New to FreeBSD. I am currently using PfSense and freeNas. 

I want to be more green. I want to build two boxes using FreeBSD.

I need each box to be a firewall router and NAS. Main box will be used at a business, the other at business owners home.
I want the two boxes to talk to each other for syncing of the backups. I want redundant backups, one of them offsite. This is backing up quickbooks database, cad/cam and txt files from windows base computers. Not a ton of data.

I plan on using the business box for a mp3 player plugged into the VoIP system.
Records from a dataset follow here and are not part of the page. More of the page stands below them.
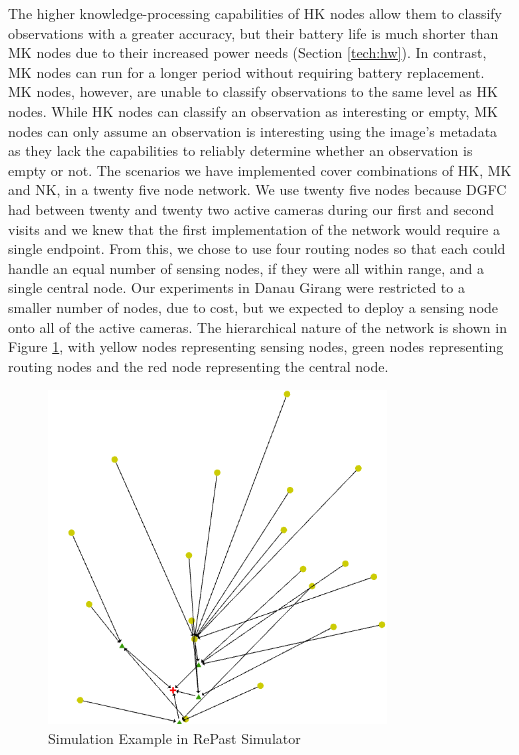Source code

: The higher knowledge-processing capabilities of HK nodes allow them to classify observations with a greater accuracy, but their battery life is much shorter than MK nodes due to their increased power needs (Section \ref{tech:hw}). In contrast, MK nodes can run for a longer period without requiring battery replacement. MK nodes, however, are unable to classify observations to the same level as HK nodes. While HK nodes can classify an observation as interesting or empty, MK nodes can only assume an observation is interesting using the image's metadata as they lack the capabilities to reliably determine whether an observation is empty or not. The scenarios we have implemented cover combinations of HK, MK and NK, in a twenty five node network. We use twenty five nodes because DGFC had between twenty and twenty two active cameras during our first and second visits and we knew that the first implementation of the network would require a single endpoint. From this, we chose to use four routing nodes so that each could handle an equal number of sensing nodes, if they were all within range, and a single central node. Our experiments in Danau Girang were restricted to a smaller number of nodes, due to cost, but we expected to deploy a sensing node onto all of the active cameras. The hierarchical nature of the network is shown in Figure \ref{fig:sim}, with yellow nodes representing sensing nodes, green nodes representing routing nodes and the red node representing the central node.

	\begin{figure}[h]
	\centering
	\includegraphics[width=0.8\textwidth]{Chap7/figures/khas_sim}
	\caption{Simulation Example in RePast Simulator}
	\label{fig:sim}
	\end{figure}


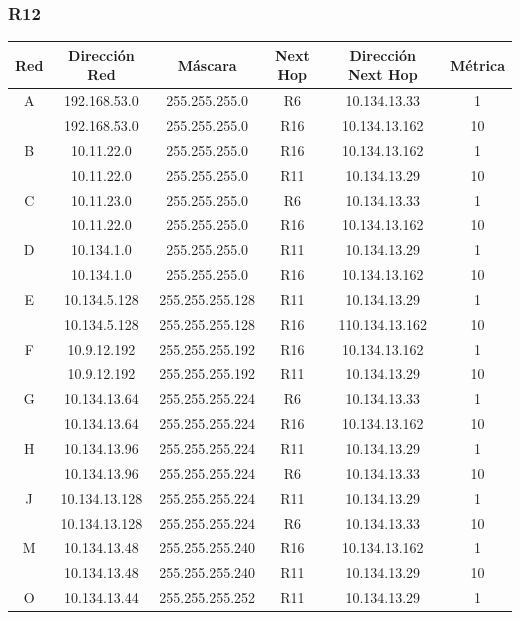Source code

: \documentclass[12pt, a4paper, spanish]{article}
\begin{document}
\subsubsection{R12}
\begin{center}
\begin{tabular}{|c|c|c|c|c|c|}
	\hline
	Red & Dirección Red & Máscara & Next Hop & Dirección Next Hop & Métrica \\
	\hline
	\hline
	A & 192.168.53.0 & 255.255.255.0 & R6 & 10.134.13.33 & 1\\
	 & 192.168.53.0 & 255.255.255.0 & R16 & 10.134.13.162 & 10\\
	\hline
	B & 10.11.22.0 & 255.255.255.0 & R16 & 10.134.13.162 & 1\\
	 & 10.11.22.0 & 255.255.255.0 & R11 & 10.134.13.29 & 10\\
	\hline
	C & 10.11.23.0 & 255.255.255.0 & R6 & 10.134.13.33 & 1\\
	 & 10.11.22.0 & 255.255.255.0 & R16 & 10.134.13.162 & 10\\
	\hline
	D & 10.134.1.0 & 255.255.255.0 & R11 & 10.134.13.29 & 1\\
	 & 10.134.1.0 & 255.255.255.0 & R16 & 10.134.13.162 & 10\\
	\hline
	E & 10.134.5.128 & 255.255.255.128 & R11 & 10.134.13.29 & 1\\
	 & 10.134.5.128 & 255.255.255.128 & R16 & 110.134.13.162 & 10\\
	\hline
	F & 10.9.12.192 & 255.255.255.192 & R16 & 10.134.13.162 & 1\\
	 & 10.9.12.192 & 255.255.255.192 & R11 & 10.134.13.29 & 10\\
	\hline
	G & 10.134.13.64 & 255.255.255.224 & R6 & 10.134.13.33 & 1\\
	 & 10.134.13.64 & 255.255.255.224 & R16 & 10.134.13.162 & 10\\
	\hline
	H & 10.134.13.96 & 255.255.255.224 & R11 & 10.134.13.29 & 1\\
	 & 10.134.13.96 & 255.255.255.224 & R6 & 10.134.13.33 & 10\\
	\hline
	J & 10.134.13.128 & 255.255.255.224 & R11 & 10.134.13.29 & 1\\
	 & 10.134.13.128 & 255.255.255.224 & R6 & 10.134.13.33 & 10\\
	\hline
	M & 10.134.13.48 & 255.255.255.240 & R16 & 10.134.13.162 & 1\\
	 & 10.134.13.48 & 255.255.255.240 & R11 & 10.134.13.29 & 10\\
	\hline
	O & 10.134.13.44 & 255.255.255.252 & R11 & 10.134.13.29 & 1\\

\end{tabular}
\end{center}
\end{document}
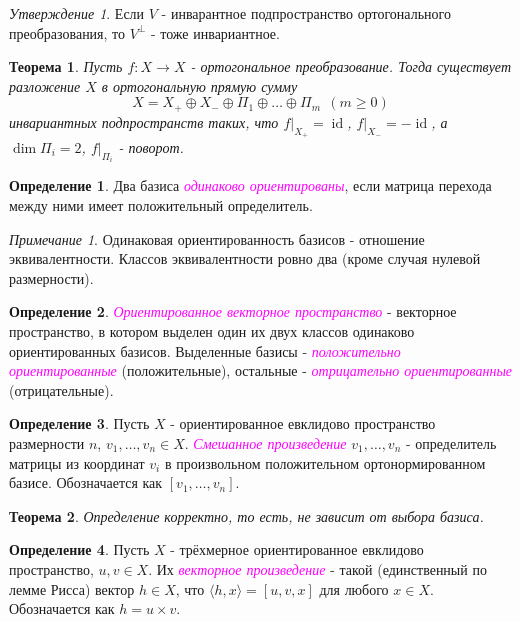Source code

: \documentclass[a4paper,100pt]{article}
\theoremstyle{indented}
\newtheorem{theorem}{Теорема}
\theoremstyle{definition}
\newtheorem{defn}{Определение}
\theoremstyle{remark}
\newtheorem{remark}{Примечание}
\newtheorem{stat}{Утверждение}
\DeclareMathOperator{\ra}{\rightarrow}
\DeclareMathOperator{\id}{id}
\begin{document}
\begin{stat}
    Если $V$ - инварантное подпространство ортогонального преобразования, то $V^{\perp}$ - тоже инвариантное.
\end{stat}

\begin{theorem}
    Пусть $f:X\ra X$ - ортогональное преобразование. Тогда существует разложение $X$ в ортогональную прямую сумму
    \[
        X=X_+ \oplus X_- \oplus \Pi_1 \oplus \ldots \oplus \Pi_m \: \: (m\geq 0)
    \]
    инвариантных подпространств таких, что $f|_{X_+}=\id$, $f|_{X_-}=-\id$, а $\dim \Pi_i=2$, $f|_{\Pi_i}$ - поворот.
\end{theorem}

\begin{defn}
    Два базиса \textit{\textcolor{magenta}{\hypertarget{s78}{одинаково ориентированы}}}, если матрица перехода между ними имеет положительный определитель.
\end{defn}

\begin{remark}
    Одинаковая ориентированность базисов - отношение эквивалентности. Классов эквивалентности ровно два (кроме случая нулевой размерности).
\end{remark}

\begin{defn}
    \textit{\textcolor{magenta}{\hypertarget{s79}{Ориентированное векторное пространство}}} - векторное пространство, в котором выделен один их двух классов одинаково ориентированных базисов. Выделенные базисы - \textit{\textcolor{magenta}{\hypertarget{s80}{положительно ориентированные}}} (положительные), остальные - \textit{\textcolor{magenta}{\hypertarget{s81}{отрицательно ориентированные}}} (отрицательные).
\end{defn}

\begin{defn}
    Пусть $X$ - ориентированное евклидово пространство размерности $n$, $v_1, \ldots, v_n \in X$. \textit{\textcolor{magenta}{\hypertarget{s82}{Смешанное произведение}}} $v_1, \ldots, v_n$ - определитель матрицы из координат $v_i$ в произвольном положительном ортонормированном базисе. Обозначается как $[v_1, \ldots, v_n]$. 
\end{defn}

\begin{theorem}
    Определение корректно, то есть, не зависит от выбора базиса.
\end{theorem}

\begin{defn}
    Пусть $X$ - трёхмерное ориентированное евклидово пространство, $u, v\in X$. Их \textit{\textcolor{magenta}{\hypertarget{s83}{векторное произведение}}} - такой (единственный по лемме Рисса) вектор $h\in X$, что $\langle h, x\rangle = [u, v, x]$ для любого $x\in X$. Обозначается как $h=u\times v$. 
\end{defn}
\end{document}
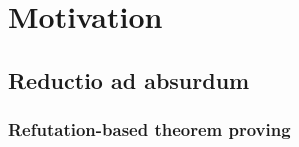 
\section{Motivation}

%	

\subsection{Reductio ad absurdum}

\begin{frame}
	\frametitle{Refutation-based theorem proving}
	
\end{frame}

\begin{frame}
	
\end{frame}
	
\begin{frame}
	
	
\end{frame}

\begin{frame}
	
\end{frame}
	

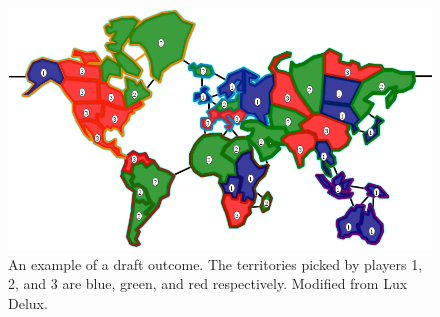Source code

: \documentclass[letterpaper]{article}
\numberwithin{equation}{section}
\numberwithin{theorem}{section}
\numberwithin{lemma}{section}
\numberwithin{df}{section}
\begin{document}
\begin{figure}[t]
	\centering
	\includegraphics[scale=0.3]{../ForPublication/figs/DraftExample.png}
	\caption{An example of a draft outcome.  The territories picked by players 1, 2, and 3 are blue, green, and red respectively.  %
	Modified from Lux Delux.}
	\label{fig:DraftExample}
\end{figure}
\end{document}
Is the the way to go using freebsd? Or should I build separate boxes?

Thanks in advance.

Moxie


----------



## atmosx (Sep 8, 2012)

Hello,

It's a good security practice to separate the file server from the "router/firewall". However, you can achieve easily all of the above using OpenVPN which is flexible and easy to implement, or IPSEC if you feel ready to dive into a less flexible but probably more secure implementation of VPN.

For the backups I'd use rdiff-backup or duplicity (if for additional security if needed). Not sure how are they gonna run with Cygwin under Windows. I'm pretty sure though you can achieve scheduled backups under windows with rdiff-backup, although a solution like DeltaCopy might seem more suitable for windows as it runs natively.
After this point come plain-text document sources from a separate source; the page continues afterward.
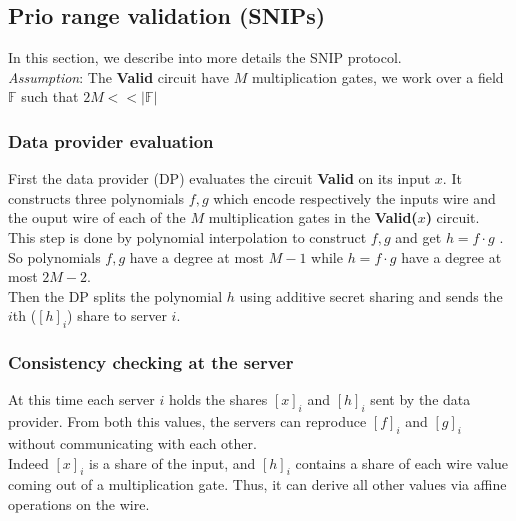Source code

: \documentclass{article}
\begin{document}
\subsection{Prio range validation (SNIPs)}
In this section, we describe into more details the SNIP protocol.\\
\textit{Assumption}: The \textbf{Valid} circuit have $M$ multiplication gates, we work over a field $\mathbb{F}$ such that $ 2M << |\mathbb{F}| $\\
\subsubsection{Data provider evaluation}
First the data provider (DP) evaluates the circuit \textbf{Valid} on its input $x$. It constructs three polynomials $f,g $ which encode respectively the inputs wire and the ouput wire of each of the $M$ multiplication gates in the \textbf{Valid($x$)} circuit.\\
This step is done by polynomial interpolation to construct $f,g$ and get $h = f \cdot g$ .\\
So polynomials $f,g$ have a degree at most $M-1$ while $h = f \cdot g$ have a degree at most $2M-2$.\\
Then the DP splits the polynomial $h$ using additive secret sharing and sends the $i$th ($[h]_i$) share to server $i$.
\subsubsection{Consistency checking at the server}
At this time each server $i$ holds the shares $[x]_i$ and $[h]_i$ sent by the data provider. From both this values, the servers can reproduce $[f]_i$ and $[g]_i$ without communicating with each other.\\
Indeed $[x]_i$ is a share of the input, and $[h]_i$ contains a share of each wire value coming out of a multiplication gate. Thus, it can derive all other values via affine operations on the wire.
\end{document}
I get that what needs to be backed up are windows files that will be channeled through VPN.

What does it mean exactly '_more green_' Green like that?


----------



## Moxyspirit (Sep 8, 2012)

Thanks atmosx for the input. Green meaning less power usage. If I could bundle everything in a box and run 24/7 I would use less power.


----------



## atmosx (Sep 9, 2012)

If you carefully make a list of the needed software, than you might find a hardware solution that could really "Green enough". 

Most of the things you mentioned, could run on a bifferboard, except from IPSeC I guess. 
You can also get a Raspberry Pi or if you need more power a mini-itx small pc that will run as a server.

Another very good and probably most suitable solution is a Soekris router to which you can add hardware accelerators.

There are tons of boards that could act as headless low power consuming devices for firewalling/filtering/streaming/acting as backup servers.

I have an ebox 3350mx, it's fanless I'm sleeping next to it, but I can't recommend it yet. It runs a many services though.


----------



## Moxyspirit (Sep 10, 2012)

thanks again atmosx,

I like the mini-itx form factor solutions and that is what i am running for my home pfsense. I like the intel atom 2500cce /w dual built in lan.

To Admin/moderator.....This does not belong in "hardware". I am/was asking a software question. 

My software question........Should I use freebsd as my firewall, router and nas. Is this a reasonable request of freebsd?

Atmosx has stated this is not a good practice.....firewall and server/nas should be separate hardware units for security purposes. If I build to separate boxes, i would lean toward pfsense and freeNAS.

thank you,

Moxie


----------